Beyond this pitched political battle, greenwashing risk continues to drive in-house counsel concerns, with 54% of overall respondents expecting an increase in environmental disputes in 2024 to be driven by greenwashing and false advertising claims. 

This risk is likely even more acute in light of the SEC’s recently-approved climate disclosure rule (despite pending legal challenges), California’s SB 253 (climate emissions disclosures), SB 261 (climate-related risk disclosures), and AB 1305 (disclosure of substantiation for carbon neutral claims and use of offsets).
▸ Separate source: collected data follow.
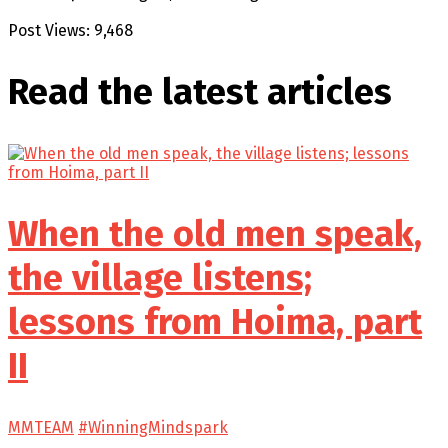
Post Views:
9,468
Read the latest
articles
When the old men speak,
the village listens;
lessons from Hoima, part
II
MMTEAM
#WinningMindspark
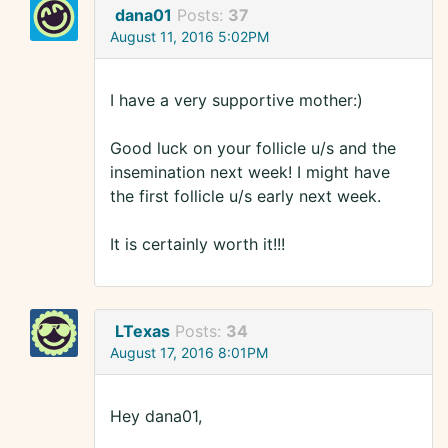
dana01
Posts:
37
August 11, 2016 5:02PM
I have a very supportive mother:)
Good luck on your follicle u/s and the
insemination next week! I might have
the first follicle u/s early next week.
It is certainly worth it!!!
LTexas
Posts:
34
August 17, 2016 8:01PM
Hey dana01,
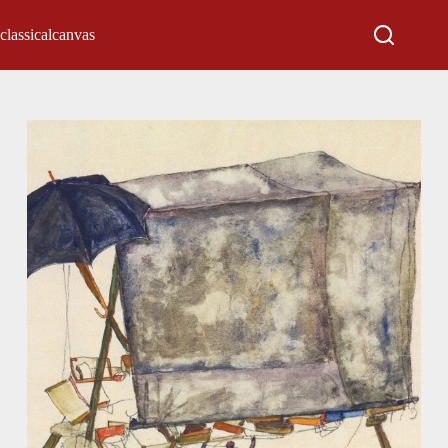
classicalcanvas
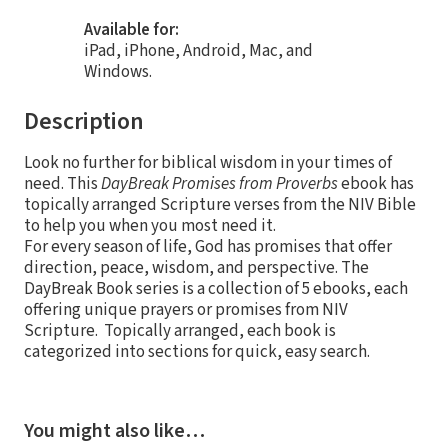
Available for:
iPad, iPhone, Android, Mac, and
Windows.
Description
Look no further for biblical wisdom in your times of
need. This
DayBreak Promises from Proverbs
ebook has
topically arranged Scripture verses from the NIV Bible
to help you when you most need it.
For every season of life, God has promises that offer
direction, peace, wisdom, and perspective. The
DayBreak Book series is a collection of 5 ebooks, each
offering unique prayers or promises from NIV
Scripture. Topically arranged, each book is
categorized into sections for quick, easy search.
You might also like…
We also see increased activity in private class actions based on false advertising of green attributes of products and services.

Finally, a new risk issue entered the conversation following the U.S. Supreme Court’s affirmative action ruling. Following this ruling, a variety of entities and institutions have seen legal challenges regarding DEI policies and procedures, whether in hiring and recruiting, procurement, or other areas.

It remains to be seen how successful these challenges will be, but 42% of overall respondents
flagged DEI as an area in which they anticipate increased disputes, leading all social considerations (with human rights (41%) and labor rights (36%) trailing closely behind.

Specific to the retail, consumer markets, and food and beverage sectors, 2024 is likely to see the. passage of legislation in several states requiring companies to disclose information on their supply chain impacts and their plans to mitigate these issues. Companies should keep a close eye on these developments while reviewing existing policies and procedures and preparing to create new ones as the legal challenges and laws evolve.

Looking Ahead

Unfortunately, there are no easy answers to these rising disputes trends. Companies will need to align on risk appetite across internal stakeholder groups, as well as balancing the demands of investors and the potential for brand damage and reputational impacts. Investing in preventative measures can yield positive results, but at significant time and cost.And with a consistently evolving landscape, vigilance is required.